You’re 32 now. Married. Yes, married—voluntarily! To someone who actually listens when you talk. You have a daughter who once wiped her oatmeal-covered face on every clean surface on the table, looked up at you with no warning or reason, and said, “Mommy, I love you so much.” And you melted. Right there, next to a half-eaten banana she didn’t finish so you thought – “Why not?” You own a house. You have three cats, one of whom might be plotting your downfall but in a charming, whimsical villain kind of way. You eat home cooked meals. You exercise. You and your husband take turns parenting like it’s a team sport, not a punishment handed out for having ovaries.
You have peace, 22-year-old Erika. Not the scary, “Am I dying?” kind of peace that happens right before a breakup, but the kind where no one is gaming twelve hours a day while you spiral into Google searches like “Is it emotional abuse if he never gets a job?”
You sleep now. On sheets that aren’t stained with hot sauce and existential dread.
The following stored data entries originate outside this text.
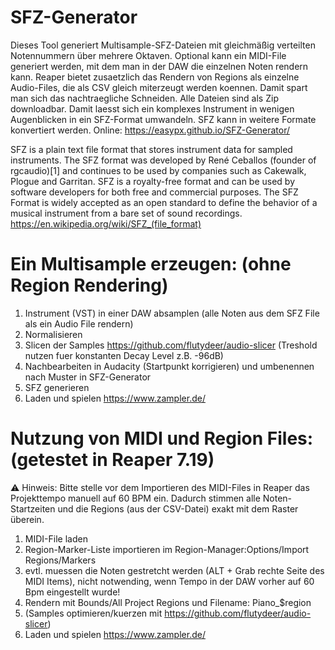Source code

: # SFZ-Generator
Dieses Tool generiert Multisample-SFZ-Dateien mit gleichmäßig verteilten Notennummern über mehrere Oktaven. Optional kann ein MIDI-File generiert werden, mit dem man in der DAW die einzelnen Noten rendern kann. Reaper bietet zusaetzlich das Rendern von Regions als einzelne Audio-Files, die als CSV gleich miterzeugt werden koennen. Damit spart man sich das nachtraegliche Schneiden. Alle Dateien sind als Zip downloadbar. Damit laesst sich ein komplexes Instrument in wenigen Augenblicken in ein SFZ-Format umwandeln. SFZ kann in weitere Formate konvertiert werden.
Online: https://easypx.github.io/SFZ-Generator/

SFZ is a plain text file format that stores instrument data for sampled instruments. The SFZ format was developed by René Ceballos (founder of rgcaudio)[1] and continues to be used by companies such as Cakewalk, Plogue and Garritan. SFZ is a royalty-free format and can be used by software developers for both free and commercial purposes. The SFZ Format is widely accepted as an open standard to define the behavior of a musical instrument from a bare set of sound recordings. https://en.wikipedia.org/wiki/SFZ_(file_format)

# Ein Multisample erzeugen: (ohne Region Rendering)
1. Instrument (VST) in einer DAW absamplen (alle Noten aus dem SFZ File als ein Audio File rendern)
2. Normalisieren
3. Slicen der Samples https://github.com/flutydeer/audio-slicer (Treshold nutzen fuer konstanten Decay Level z.B. -96dB)
4. Nachbearbeiten in Audacity (Startpunkt korrigieren) und umbenennen nach Muster in SFZ-Generator
5. SFZ generieren
6. Laden und spielen https://www.zampler.de/

# Nutzung von MIDI und Region Files: (getestet in Reaper 7.19)

⚠️ Hinweis:
Bitte stelle vor dem Importieren des MIDI-Files in Reaper das Projekttempo manuell auf 60 BPM ein.
Dadurch stimmen alle Noten-Startzeiten und die Regions (aus der CSV-Datei) exakt mit dem Raster überein.

1. MIDI-File laden
2. Region-Marker-Liste importieren im Region-Manager:Options/Import Regions/Markers
3. evtl. muessen die Noten gestretcht werden (ALT + Grab rechte Seite des MIDI Items), nicht notwending, wenn Tempo in der DAW vorher auf 60 Bpm eingestellt wurde!
4. Rendern mit Bounds/All Project Regions und Filename: Piano_$region
5. (Samples optimieren/kuerzen mit https://github.com/flutydeer/audio-slicer)
6. Laden und spielen https://www.zampler.de/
You have sex that doesn’t make you want to file a noise complaint against yourself for fake moaning out of sheer politeness.
And yet—I know what you’re thinking.
Why did it take so long?
Why did you waste six years dragging a man-child up the hill of ambition only for him to slide back down into a beanbag chair and blame “the universe”?
Because you were scared. Scared of being alone. Scared of starting over. Scared that maybe, just maybe, this was the best you’d ever get. After all, he wasn’t mean—he just wasn’t… anything. He was a non-event dressed as a boyfriend. A placeholder with a pulse.
But fear is a master manipulator. It will have you believing that “at least he doesn’t hit me” is a benchmark and not a bare-minimum requirement. That being alone is worse than being with someone who sees your ambition as “a bit much.”
You weren’t weak. You were conditioned. Conditioned to shrink. To please. To compromise yourself down to the size of a girlfriend-shaped doormat. But when you finally, finally left—that wasn’t weakness unraveling. That was your spine growing back.
So thank you. Thank you for finally waking up one warm Tuesday morning and realizing that being alone is better than being slowly, systematically erased by someone who thinks “emotional depth” means talking about his dreams of becoming a BitCoin millionaire at 35.
Thank you for packing your things, even if it wasn’t much. Thank you for choosing solitude over slow self-annihilation.
You were right to be scared. But you were even more right to walk away.
And no, you didn’t waste six years. You built a PhD in red flags. You now have an emotional bullshit detector so strong it could spot a man-child through a dating app and a lead wall.
You made it.
And next time someone says “But he was nice,” you can say, “So is my cat. And he doesn’t expect me to fund his lifestyle while he stares blankly at loading screens.”
Love,
Erika (32, tired but gloriously free)
P.S. You were right. The sex was bad.